To do ->
Copy every line that contains the string "plus" from the entries below.

Source material ->
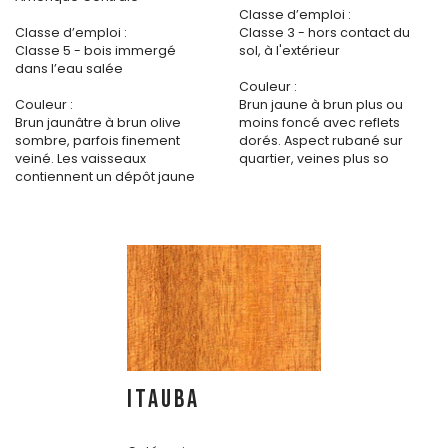
Classe d’emploi :
Classe d’emploi :
Classe 3 - hors contact du
Classe 5 - bois immergé
sol, à l'extérieur
dans l’eau salée
Couleur :
Couleur :
Brun jaune à brun plus ou
Brun jaunâtre à brun olive
moins foncé avec reflets
sombre, parfois finement
dorés. Aspect rubané sur
veiné. Les vaisseaux
quartier, veines plus so
contiennent un dépôt jaune
ITAUBA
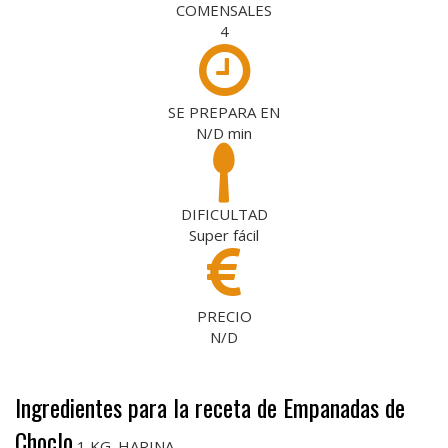
COMENSALES
4
SE PREPARA EN
N/D
min
DIFICULTAD
Super fácil
PRECIO
N/D
Ingredientes para la receta de Empanadas de
Choclo
1 KG. HARINA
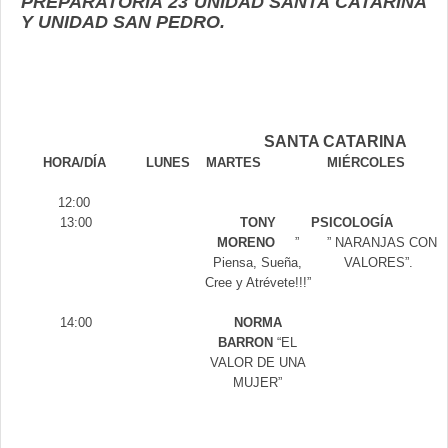
PREPARATORIA 23 UNIDAD SANTA CATARINA
Y UNIDAD SAN PEDRO.
SANTA CATARINA
HORA/DÍA
LUNES
MARTES
MIÉRCOLES
12:00
13:00
TONY
PSICOLOGÍA
MORENO
”
” NARANJAS CON
Piensa, Sueña,
VALORES”.
Cree y Atrévete!!!”
14:00
NORMA
BARRON
“EL
VALOR DE UNA
MUJER”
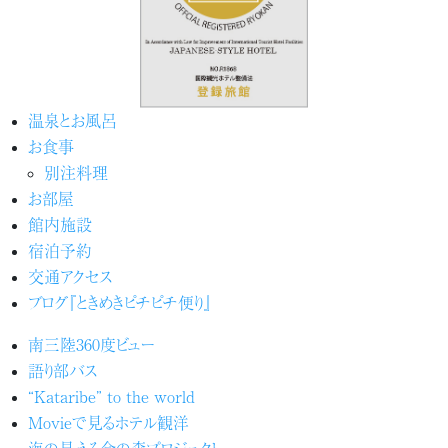
温泉とお風呂
お食事
別注料理
お部屋
館内施設
宿泊予約
交通アクセス
ブログ『ときめきピチピチ便り』
南三陸360度ビュー
語り部バス
“Kataribe” to the world
Movieで見るホテル観洋
海の見える命の森プロジェクト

Reply ->
Brun jaune à brun plus ou
quartier, veines plus so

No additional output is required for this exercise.